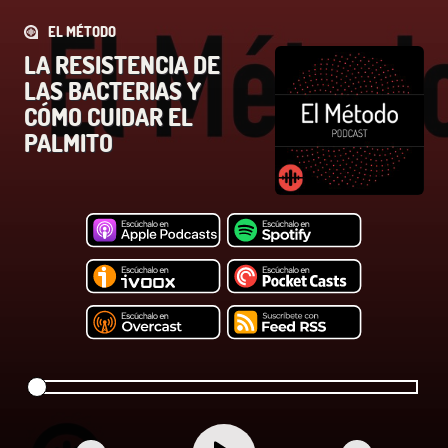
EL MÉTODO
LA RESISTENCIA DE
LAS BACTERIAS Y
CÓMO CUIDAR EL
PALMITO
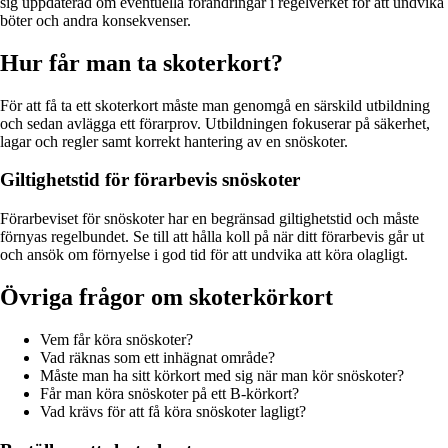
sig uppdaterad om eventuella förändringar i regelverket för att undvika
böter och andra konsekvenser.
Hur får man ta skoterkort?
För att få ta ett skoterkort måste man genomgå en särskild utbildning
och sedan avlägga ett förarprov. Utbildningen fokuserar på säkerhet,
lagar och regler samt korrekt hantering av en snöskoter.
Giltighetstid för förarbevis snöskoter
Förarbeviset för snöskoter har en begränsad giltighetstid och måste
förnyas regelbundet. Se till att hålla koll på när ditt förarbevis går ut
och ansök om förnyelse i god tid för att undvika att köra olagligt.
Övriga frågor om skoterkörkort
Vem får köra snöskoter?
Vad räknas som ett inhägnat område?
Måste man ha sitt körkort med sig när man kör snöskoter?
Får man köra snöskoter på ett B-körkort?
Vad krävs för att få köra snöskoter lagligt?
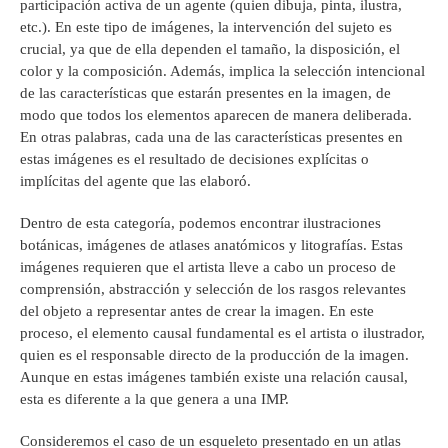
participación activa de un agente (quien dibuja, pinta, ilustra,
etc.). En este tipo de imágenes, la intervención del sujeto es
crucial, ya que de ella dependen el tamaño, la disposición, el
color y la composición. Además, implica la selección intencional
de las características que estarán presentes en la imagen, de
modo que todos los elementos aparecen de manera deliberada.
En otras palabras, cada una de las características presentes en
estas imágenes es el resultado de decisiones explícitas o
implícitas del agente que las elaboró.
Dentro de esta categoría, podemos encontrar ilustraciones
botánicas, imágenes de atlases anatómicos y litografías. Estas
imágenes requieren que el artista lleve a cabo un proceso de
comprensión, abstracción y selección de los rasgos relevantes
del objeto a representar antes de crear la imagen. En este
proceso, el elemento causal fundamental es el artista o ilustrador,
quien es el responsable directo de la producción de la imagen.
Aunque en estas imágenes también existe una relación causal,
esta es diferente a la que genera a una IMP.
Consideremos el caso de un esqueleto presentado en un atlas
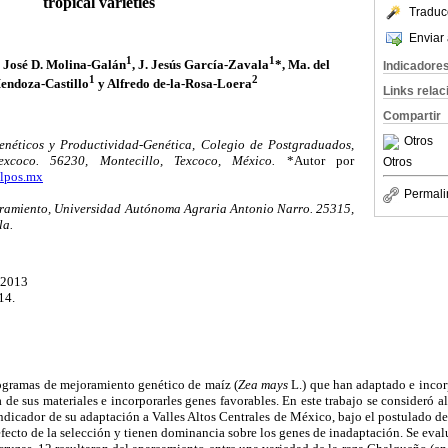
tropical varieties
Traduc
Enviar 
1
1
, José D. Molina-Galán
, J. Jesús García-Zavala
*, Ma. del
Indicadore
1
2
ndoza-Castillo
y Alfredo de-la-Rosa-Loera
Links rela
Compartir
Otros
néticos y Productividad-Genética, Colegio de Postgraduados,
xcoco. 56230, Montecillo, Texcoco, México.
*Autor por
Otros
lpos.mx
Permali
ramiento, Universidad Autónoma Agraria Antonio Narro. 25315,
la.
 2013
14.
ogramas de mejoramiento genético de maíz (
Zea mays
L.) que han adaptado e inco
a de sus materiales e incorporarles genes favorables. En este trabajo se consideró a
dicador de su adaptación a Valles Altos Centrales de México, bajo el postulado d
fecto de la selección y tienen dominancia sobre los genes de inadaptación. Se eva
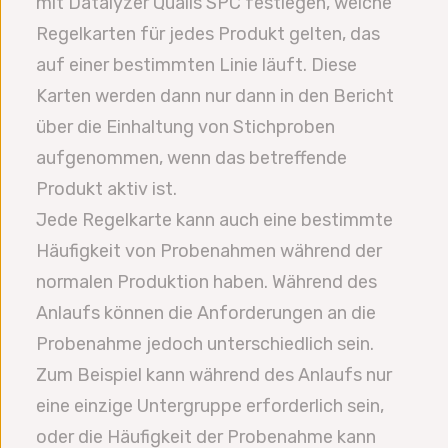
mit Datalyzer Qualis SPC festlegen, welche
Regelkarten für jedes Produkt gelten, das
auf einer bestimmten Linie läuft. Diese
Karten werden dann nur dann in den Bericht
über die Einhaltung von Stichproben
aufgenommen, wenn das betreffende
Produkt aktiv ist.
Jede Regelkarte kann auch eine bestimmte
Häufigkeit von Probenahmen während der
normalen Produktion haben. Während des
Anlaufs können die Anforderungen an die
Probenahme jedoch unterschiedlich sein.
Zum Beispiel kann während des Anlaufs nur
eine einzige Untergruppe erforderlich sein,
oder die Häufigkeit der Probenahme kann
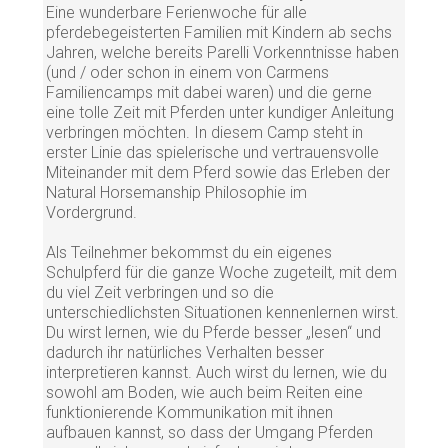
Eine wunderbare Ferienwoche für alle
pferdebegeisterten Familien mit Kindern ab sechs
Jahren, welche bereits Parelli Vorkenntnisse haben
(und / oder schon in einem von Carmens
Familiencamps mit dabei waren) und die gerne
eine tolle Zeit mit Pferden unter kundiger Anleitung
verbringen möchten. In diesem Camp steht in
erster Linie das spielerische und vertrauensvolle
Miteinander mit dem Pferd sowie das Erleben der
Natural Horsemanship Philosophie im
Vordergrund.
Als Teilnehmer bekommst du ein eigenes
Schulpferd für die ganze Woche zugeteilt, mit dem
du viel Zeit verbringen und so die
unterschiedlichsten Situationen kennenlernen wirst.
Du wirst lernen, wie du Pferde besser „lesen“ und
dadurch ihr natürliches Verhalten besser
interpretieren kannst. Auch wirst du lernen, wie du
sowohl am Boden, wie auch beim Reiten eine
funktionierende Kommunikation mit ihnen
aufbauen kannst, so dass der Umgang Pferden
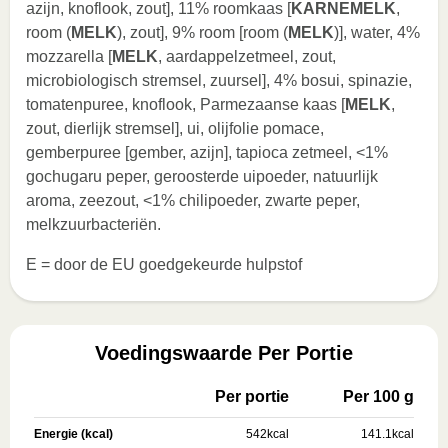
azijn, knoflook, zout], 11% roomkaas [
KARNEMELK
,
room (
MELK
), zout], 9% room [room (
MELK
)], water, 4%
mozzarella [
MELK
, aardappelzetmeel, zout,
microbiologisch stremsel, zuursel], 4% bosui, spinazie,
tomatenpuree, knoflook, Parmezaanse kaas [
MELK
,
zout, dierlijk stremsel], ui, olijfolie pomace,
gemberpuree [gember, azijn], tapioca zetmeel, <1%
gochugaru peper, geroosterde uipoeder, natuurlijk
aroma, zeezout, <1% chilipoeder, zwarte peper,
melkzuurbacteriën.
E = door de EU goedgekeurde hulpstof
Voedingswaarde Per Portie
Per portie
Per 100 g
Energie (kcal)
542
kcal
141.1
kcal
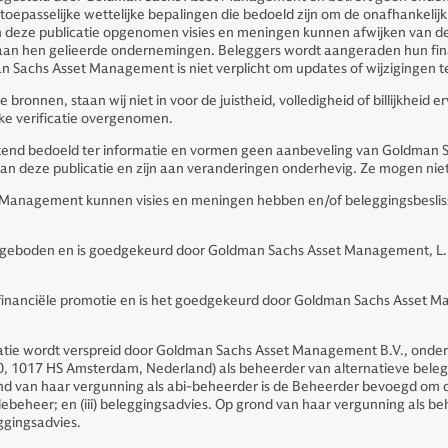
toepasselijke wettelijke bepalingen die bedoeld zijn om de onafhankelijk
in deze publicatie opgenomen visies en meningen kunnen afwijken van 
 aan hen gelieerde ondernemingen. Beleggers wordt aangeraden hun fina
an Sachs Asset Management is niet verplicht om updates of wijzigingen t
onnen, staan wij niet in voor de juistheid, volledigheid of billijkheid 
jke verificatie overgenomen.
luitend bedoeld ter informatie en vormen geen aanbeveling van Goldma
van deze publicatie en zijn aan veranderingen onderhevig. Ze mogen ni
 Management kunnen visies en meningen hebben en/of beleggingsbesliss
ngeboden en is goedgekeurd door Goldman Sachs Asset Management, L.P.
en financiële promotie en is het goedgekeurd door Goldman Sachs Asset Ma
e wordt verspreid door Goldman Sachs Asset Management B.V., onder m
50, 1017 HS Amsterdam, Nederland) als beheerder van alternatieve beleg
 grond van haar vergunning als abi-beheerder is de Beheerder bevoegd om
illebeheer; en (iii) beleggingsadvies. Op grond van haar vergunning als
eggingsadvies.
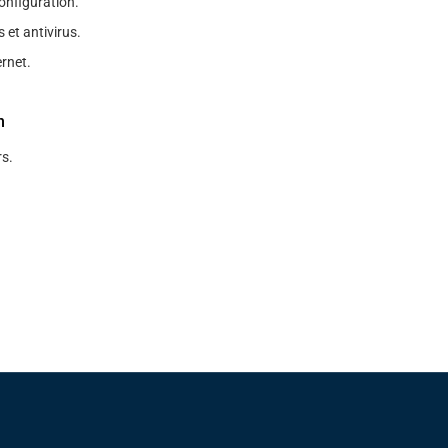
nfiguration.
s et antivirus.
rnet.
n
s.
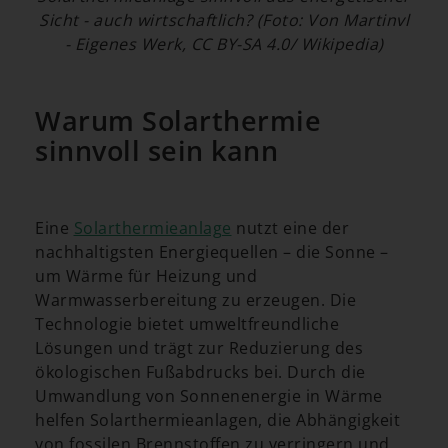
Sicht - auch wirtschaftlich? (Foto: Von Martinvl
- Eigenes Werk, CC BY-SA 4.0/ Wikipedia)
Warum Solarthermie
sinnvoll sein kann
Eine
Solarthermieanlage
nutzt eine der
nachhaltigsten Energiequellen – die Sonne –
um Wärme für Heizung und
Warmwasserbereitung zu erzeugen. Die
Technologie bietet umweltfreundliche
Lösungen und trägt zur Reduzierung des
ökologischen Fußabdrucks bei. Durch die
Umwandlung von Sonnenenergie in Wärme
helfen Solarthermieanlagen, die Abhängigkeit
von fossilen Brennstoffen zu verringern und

Required work:
Wherever the word "México" occurs in the data, copy that whole line.

Output below:
xcoco. 56230, Montecillo, Texcoco, México.
dicador de su adaptación a Valles Altos Centrales de México, bajo el postulado d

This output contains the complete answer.